My wife, daughter and I just experienced the trip of a lifetime to Italy. It was memorable on several levels.
First, as Catholics, we were able to journey to the ‘home office’ and experience the rich history and tradition of the religion we’ve belonged to since birth.
Second, as an Italian, I was able to get a glimpse into the history of my ancestors and understand my background just a bit better.
Third, as a musician, I was able to sing with a top-notch choir in some of the most historic churches in Europe.
Last, but certainly not least, I was able to experience the trip through the eyes of my 10-year-old daughter.
I’m going to break the trip down by each day with pictures and anecdotes. As I lost my phone on the third day of the trip, I’m relying on photos taken by many of my co-travelers.
I hope you enjoy reliving the trip with me.
Day 1 – Departure and Rome
We were traveling from the beautiful village of Skaneateles, New York nestled in the Finger Lakes region southwest of Syracuse. The choir from St. Mary’s of the Lake Church, under the direction of Michael (Mickey) Kringer and his son Daniel, has a reputation for excellence. After reviewing the music, I must admit I was intimidated to try to fit in with them. After all, I’m just a piano player with a lounge lizard voice. Luckily, I read music and was able to fit in at our farewell concert in the church on the Friday before the trip.
‘Here we are posing for a group photo before boarding a motor coach for the 5-hour trip to JFK airport in New York City.
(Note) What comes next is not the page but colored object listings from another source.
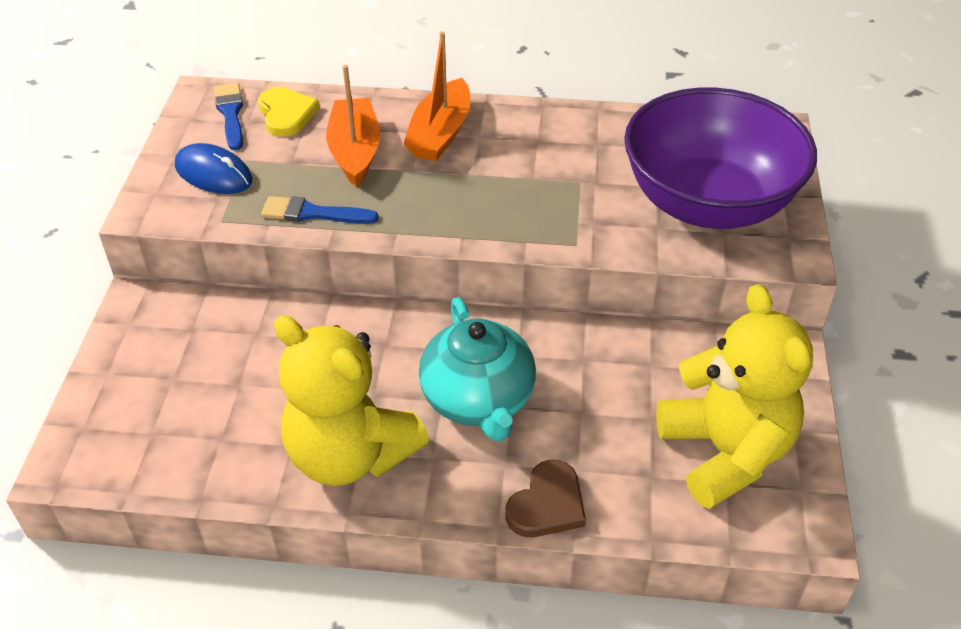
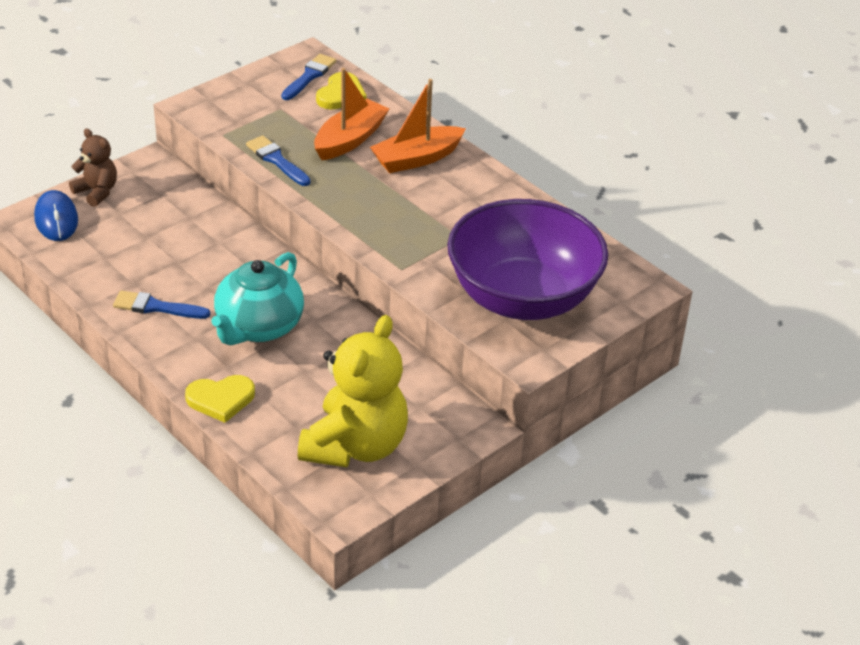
camera: 40 degrees right, 5 degrees down
(117, 372) = (97, 192): none -> brown teddy bear
(213, 173) = (253, 106): blue mouse -> blue mouse (56, 219)
(350, 454) = (156, 307): yellow teddy bear -> blue brush
(547, 504) = (221, 399): brown heart -> yellow heart

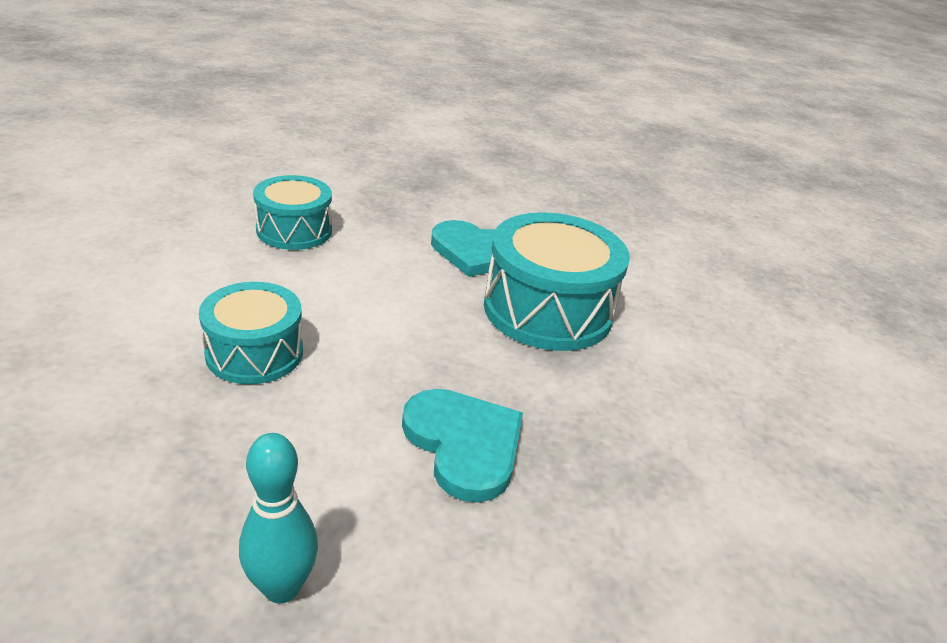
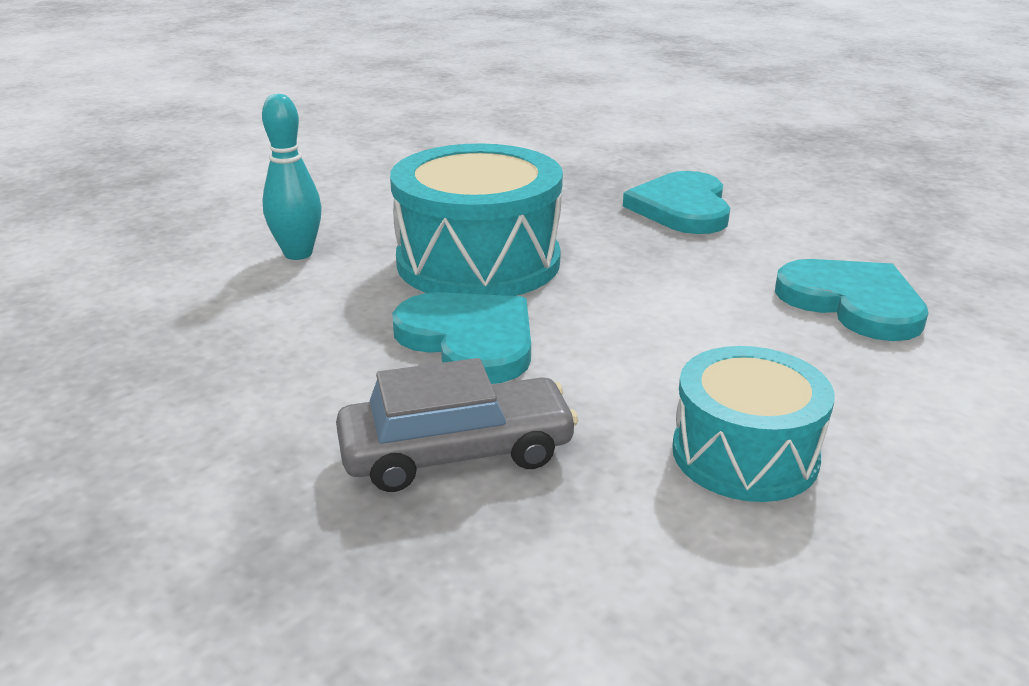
camera: 140 degrees left, 5 degrees down
(254, 353) = (852, 302): turquoise drum -> turquoise heart
(282, 587) = (855, 190): turquoise bowling pin -> turquoise bowling pin (298, 254)
(420, 203) = (457, 453): none -> grey car

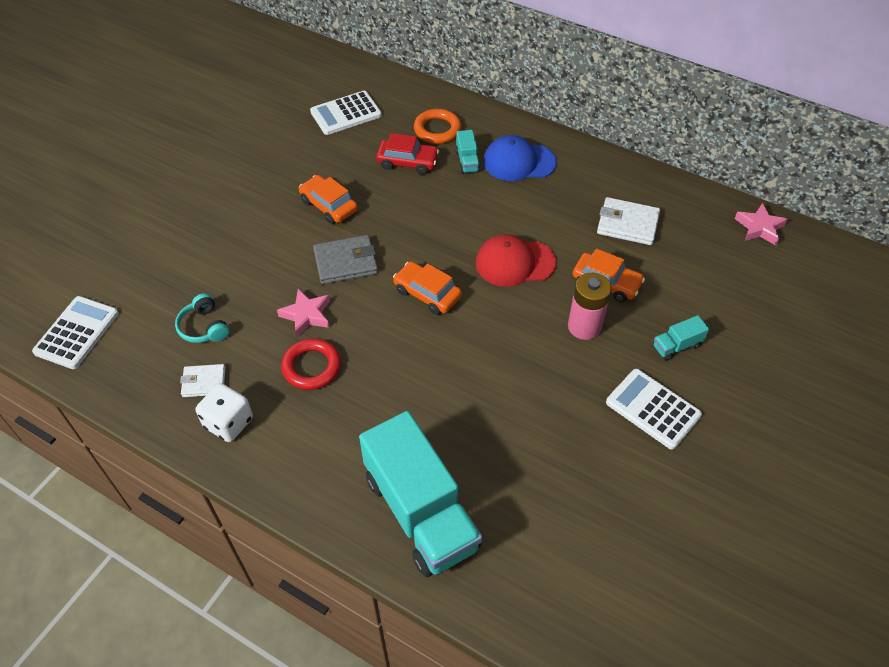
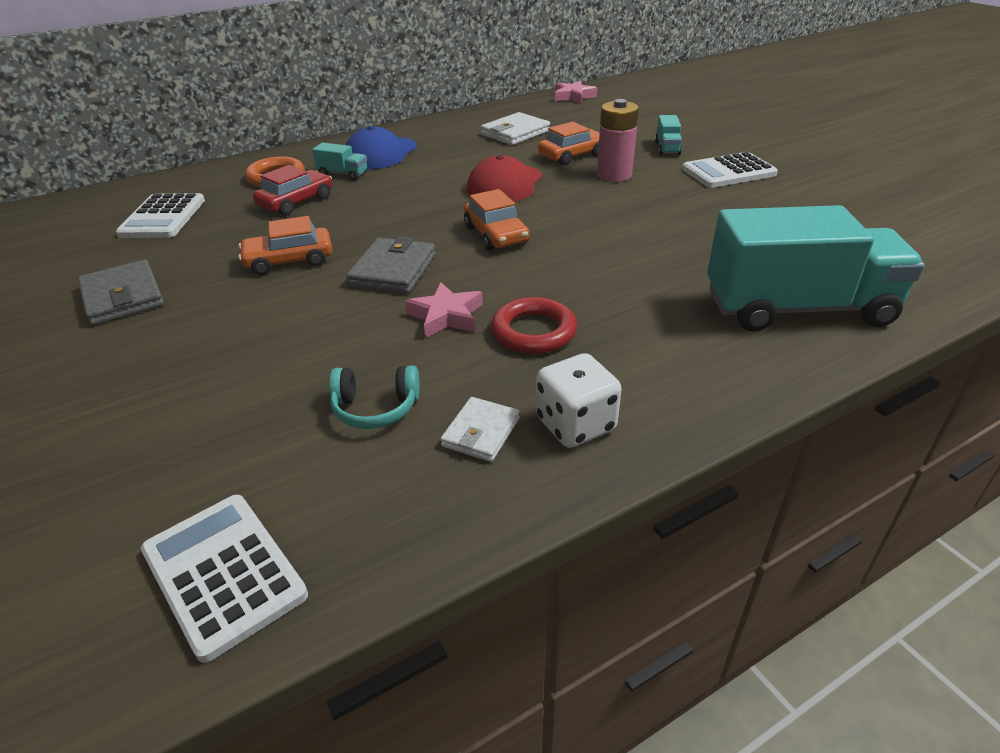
camera: 60 degrees left, 15 degrees down
(250, 160) = (123, 297): none -> grey wallet
(427, 294) = (496, 234): orange car -> orange car turned 90 degrees counterclockwise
After an uneventful bus ride, we arrived a JFK ready to wait for our plane’s departure. We would be leaving at 7:30 PM and arriving in Rome at 11:00 AM. The flight actually arrived nearly an hour early.
International travel is not as bad as I expected. Despite being in coach, we had two meals and free movies for the entire flight. I thought sitting near the restroom would be great, but every time I dozed off, someone would bump me in the dark while making their way to them.
When we landed in Rome, the sun was up and we had a full day of touring ahead of us. That was when we met our guide, Rita. She is a native Italian and lives in Rome. She was an excellent guide that kept us organized and entertained (more on that later).
Rita and her infamous flag
After a brief stop for lunch we were headed through downtown Rome by bus on our way to a walking tour that included the Roman Ruins, several other landmarks of ancient and modern Rome with the culmination of the tour at The Coliseum.
Here are some pictures:
One of the highlights was a walk past the Massenzio Basilica. That’s right, there’s actually a basilica in Rome with my surname on it. That sounds great, but there’s some disappointing history to my ancestor, the Emperor Maxentius.
The Basilica Massenzio is the largest building on the Roman Forum. Construction was started by the Emperor Maxentius and finished by Constantine in 315, it originally covered an area of approximately 100 by 65 meters. Maxentius was defeated in battle by Constantine. Actually, ‘defeated’ is a generous word.
The armies of Maxentius and Constantine met north of the city, some distance outside the walls, beyond the Tiber river on the Via Flaminia. Of the battle itself, not much is known – Constantine’s forces defeated Maxentius’s troops, who retreated to the Tiber, and in the chaos of the fleeing army trying to cross the river, Maxentius fell into the water and drowned. He was the first in a long line of klutzy Massenzios.
Here is an obligatory selfie of the three of us in front of my namesake’s building.
I hope you enjoyed this first installment of my memories of the trip. There will be more to come over the next couple of weeks.